Türk-İslam Hamleti: “Cumhurbaşkanı olmak ya da olmamak”
Doğrusu, Türkiye, ABD’nin dünya hâkimiyeti açısından, NATO’nun güneydoğu kanadında kilit bir rol oynuyor olmasa; ABD harp doktrinleri 1970’ler ve 80’lerde siyasi İslam’a Orta Doğu’da ve Müslüman ülkelerde Sovyet nüfuzu karşısında bir kalkan işlevi yüklemese, Suudi Arabistan krallığı petrol gelirlerinden gelen sınırsız serveti Washington hesabına bu siyasal İslam’ın her yerde, sola, sosyalizme, halkçılığa karşı seferber edilmesi için akıtmasa; bu bağlantıdan beslenen ticaret ve sanayi Türkiye'de de bir İslami sermaye grubunun oluşumunu hızlandırmasa, Tayyip Erdoğan’ın bugünlerde, devlet hizmetinde yükselmeyi umabileceği en yüksek görev, büyük olasılıkla İETT’de bir amirlik olurdu.
Ama tarihin cilvesi, siyasi İslâmı "komünizmle mücadele" adına gelenekçi kitleleri toplumsal mücadelenin uzağında tutmak üzere göreve çağırmak onları önceki elli yıl boyunca köşe bucak kovalamış cumhuriyetin laik seçkinlerine düştü. NATO'nun stratejik desteğiyle bütün İslam ülkelerinde politik temsil olanaklarının genişliğine de bağlı olarak nüfuzlarını artıran İslamcı politikacılar, her kriz döneminde hareket yeteneklerini geliştirerek politik sahnenin önlerine çıkmaya başladılar.

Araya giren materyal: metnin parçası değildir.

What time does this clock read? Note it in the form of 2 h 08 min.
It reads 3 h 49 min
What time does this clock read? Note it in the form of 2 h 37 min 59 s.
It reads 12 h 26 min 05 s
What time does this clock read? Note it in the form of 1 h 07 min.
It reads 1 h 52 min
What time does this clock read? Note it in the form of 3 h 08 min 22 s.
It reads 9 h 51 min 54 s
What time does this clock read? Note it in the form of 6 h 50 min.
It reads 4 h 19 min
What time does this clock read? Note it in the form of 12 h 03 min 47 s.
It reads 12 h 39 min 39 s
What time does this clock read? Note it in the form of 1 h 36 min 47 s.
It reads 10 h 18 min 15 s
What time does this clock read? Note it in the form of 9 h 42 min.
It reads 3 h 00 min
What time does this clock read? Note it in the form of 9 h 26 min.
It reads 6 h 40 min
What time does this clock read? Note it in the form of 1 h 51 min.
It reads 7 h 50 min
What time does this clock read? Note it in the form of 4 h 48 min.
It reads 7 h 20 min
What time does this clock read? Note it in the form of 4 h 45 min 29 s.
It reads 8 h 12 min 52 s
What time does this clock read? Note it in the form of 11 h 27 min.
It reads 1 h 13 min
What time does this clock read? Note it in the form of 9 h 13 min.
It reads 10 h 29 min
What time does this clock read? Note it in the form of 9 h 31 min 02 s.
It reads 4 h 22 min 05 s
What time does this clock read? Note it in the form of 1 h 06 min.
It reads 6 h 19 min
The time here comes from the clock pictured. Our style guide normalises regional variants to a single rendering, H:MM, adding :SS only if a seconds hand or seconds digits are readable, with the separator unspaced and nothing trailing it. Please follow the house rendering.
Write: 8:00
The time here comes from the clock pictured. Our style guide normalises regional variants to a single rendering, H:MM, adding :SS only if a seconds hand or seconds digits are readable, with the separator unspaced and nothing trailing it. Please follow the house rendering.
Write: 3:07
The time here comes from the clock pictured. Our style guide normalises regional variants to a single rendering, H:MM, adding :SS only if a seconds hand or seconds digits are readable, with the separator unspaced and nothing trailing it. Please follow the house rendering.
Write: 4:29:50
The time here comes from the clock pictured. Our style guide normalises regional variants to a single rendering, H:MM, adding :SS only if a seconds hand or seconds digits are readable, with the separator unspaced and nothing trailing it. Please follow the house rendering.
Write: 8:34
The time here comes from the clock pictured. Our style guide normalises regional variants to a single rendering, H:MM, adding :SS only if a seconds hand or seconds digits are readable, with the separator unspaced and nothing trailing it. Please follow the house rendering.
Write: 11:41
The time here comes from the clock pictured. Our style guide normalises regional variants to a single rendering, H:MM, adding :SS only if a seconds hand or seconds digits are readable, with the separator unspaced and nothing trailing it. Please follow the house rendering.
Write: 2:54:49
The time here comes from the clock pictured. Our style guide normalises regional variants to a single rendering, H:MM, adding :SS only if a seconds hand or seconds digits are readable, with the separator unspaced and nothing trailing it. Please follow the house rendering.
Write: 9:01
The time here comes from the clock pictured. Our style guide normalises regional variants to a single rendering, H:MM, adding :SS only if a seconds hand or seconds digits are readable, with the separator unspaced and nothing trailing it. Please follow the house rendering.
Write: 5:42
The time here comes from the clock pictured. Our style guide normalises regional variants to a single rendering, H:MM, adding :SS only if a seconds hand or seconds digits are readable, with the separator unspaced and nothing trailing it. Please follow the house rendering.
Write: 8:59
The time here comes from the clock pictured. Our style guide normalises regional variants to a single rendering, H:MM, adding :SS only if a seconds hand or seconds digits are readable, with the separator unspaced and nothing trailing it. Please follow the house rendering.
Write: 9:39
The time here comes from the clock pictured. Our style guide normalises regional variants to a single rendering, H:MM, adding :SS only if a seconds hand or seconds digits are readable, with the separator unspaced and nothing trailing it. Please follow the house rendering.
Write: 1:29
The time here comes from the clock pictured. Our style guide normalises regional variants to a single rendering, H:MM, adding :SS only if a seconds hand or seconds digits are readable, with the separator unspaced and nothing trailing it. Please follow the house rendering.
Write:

Erdoğan’ın bu sürecin ürünü olduğundan kim şüphe duyabilir.
Ne var ki, Sovyetler Birliği’nin Afganistan’dan çekilişi sonrasında Gülbeddin Hikmetyar, ya da Usame bin Ladin'i bugünkü konumlarına taşıyan küresel denklem NATO’nun kanat ülkesi Türkiye'de aynı şekilde çalışamazdı. Necmettin Erbakan'ın havsalasının almadığı, idrakte gösterdiği aczin bedelini rezil olarak ödediği küreselleşmenin yeni konjonktürünü doğru okuyuşları Tayyip Erdoğan ve AKP'yi oluşturan çekirdeği belki kendilerinin bile inanamayacakları bir hızla tek başına hükümete taşıdı.
Çok değil beş yıl önce "minareden süngü olur mu olmaz mı" davasındayken, Erdoğan şimdi artık bir nevi Türk-İslam Hamlet'i rolünde düşünüyor, düşünüyor, düşünüyor: Çankaya’ya, Türkiye Cumhuriyeti’nin tepesine yerleşmek için önünde kalan tek basamağı çıksın mı çıkmasın mı, çıkarsa nasıl çıksın? Onun yanıtını aradığı gerçekten de Danimarka Prensi’nin o ünlü sorusu: "To be or not to be!("Olmak veya olmamak!")
Sistemin sınırları
Erdoğan kendisine soruyor, partisine soruyor: Sezer’den boşalacak yere çıksın mı çıkmasın mı? Hemen mi çıksın, yoksa daha sonra, daha dolambaçlı bir yoldan mı? Acaba önden, eşinin başı bağlı olmayan Vecdi Gönül gibi birini mi çıkartsın Çankaya'ya ve böylece “laik tepkiler”i boşa alsın ve ardından üç tepesi de hükümet, cumhurbaşkanlığı ve TBMM- aynı partinin mensuplarınca fethedilmiş devletin bütün organlarını bir tek parti devletinde olması gerektiği gibi yekpare bir aygıtın eklentileri olarak yeniden düzenlensin de onun mu başına geçsin?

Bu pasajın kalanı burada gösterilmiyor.